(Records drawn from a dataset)
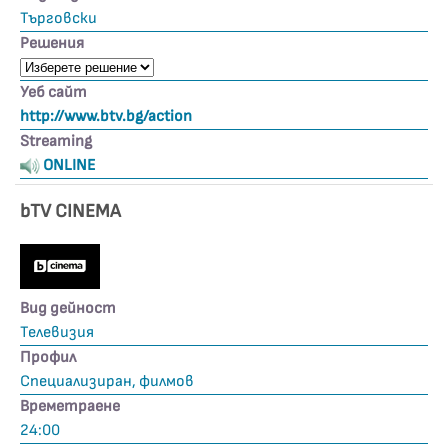
Търговски
Решения
Уеб сайт
http://www.btv.bg/action
Streaming
ONLINE
bTV CINEMA
Вид дейност
Телевизия
Профил
Специализиран, филмов
Времетраене
24:00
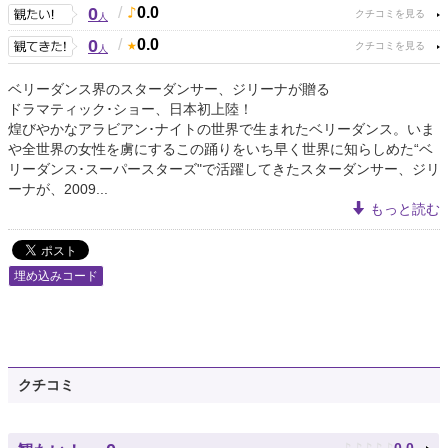
0
/
0.0
人
0
/
0.0
人
ベリーダンス界のスターダンサー、ジリーナが贈る
ドラマティック･ショー、日本初上陸！
煌びやかなアラビアン･ナイトの世界で生まれたベリーダンス。いま
や全世界の女性を虜にするこの踊りをいち早く世界に知らしめた“ベ
リーダンス･スーパースターズ"で活躍してきたスターダンサー、ジリ
ーナが、2009...
もっと読む
埋め込みコード
クチコミ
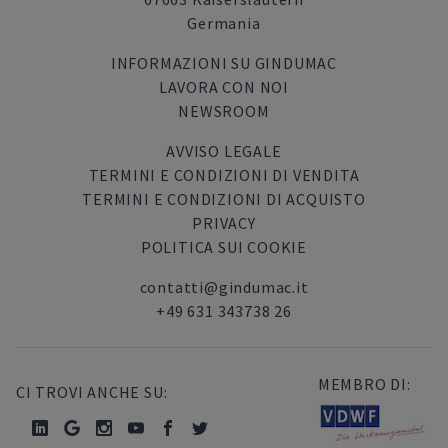
Germania
INFORMAZIONI SU GINDUMAC
LAVORA CON NOI
NEWSROOM
AVVISO LEGALE
TERMINI E CONDIZIONI DI VENDITA
TERMINI E CONDIZIONI DI ACQUISTO
PRIVACY
POLITICA SUI COOKIE
contatti@gindumac.it
+49 631 343738 26
MEMBRO DI:
CI TROVI ANCHE SU:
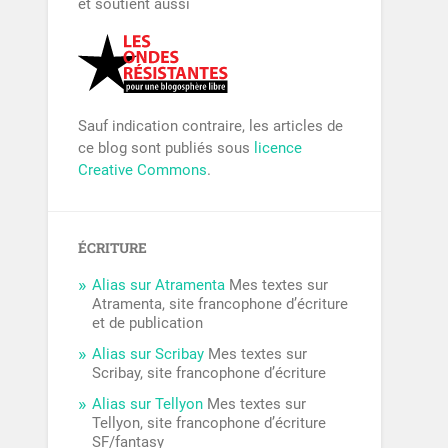
et soutient aussi
Sauf indication contraire, les articles de
ce blog sont publiés sous
licence
Creative Commons
.
ÉCRITURE
Alias sur Atramenta
Mes textes sur
Atramenta, site francophone d’écriture
et de publication
Alias sur Scribay
Mes textes sur
Scribay, site francophone d’écriture
Alias sur Tellyon
Mes textes sur
Tellyon, site francophone d’écriture
SF/fantasy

Your assignment | Once the pictures are dropped, repeat the data above exactly.

Task result |
Търговски
Решения
Уеб сайт
http://www.btv.bg/action
Streaming
ONLINE
bTV CINEMA
Вид дейност
Телевизия
Профил
Специализиран, филмов
Времетраене
24:00
0
/
0.0
人
0
/
0.0
人
ベリーダンス界のスターダンサー、ジリーナが贈る
ドラマティック･ショー、日本初上陸！
煌びやかなアラビアン･ナイトの世界で生まれたベリーダンス。いま
や全世界の女性を虜にするこの踊りをいち早く世界に知らしめた“ベ
リーダンス･スーパースターズ"で活躍してきたスターダンサー、ジリ
ーナが、2009...
もっと読む
埋め込みコード
クチコミ
Germania
INFORMAZIONI SU GINDUMAC
LAVORA CON NOI
NEWSROOM
AVVISO LEGALE
TERMINI E CONDIZIONI DI VENDITA
TERMINI E CONDIZIONI DI ACQUISTO
PRIVACY
POLITICA SUI COOKIE
contatti@gindumac.it
+49 631 343738 26
MEMBRO DI:
CI TROVI ANCHE SU:
et soutient aussi
Sauf indication contraire, les articles de
ce blog sont publiés sous
licence
Creative Commons
.
ÉCRITURE
Alias sur Atramenta
Mes textes sur
Atramenta, site francophone d’écriture
et de publication
Alias sur Scribay
Mes textes sur
Scribay, site francophone d’écriture
Alias sur Tellyon
Mes textes sur
Tellyon, site francophone d’écriture
SF/fantasy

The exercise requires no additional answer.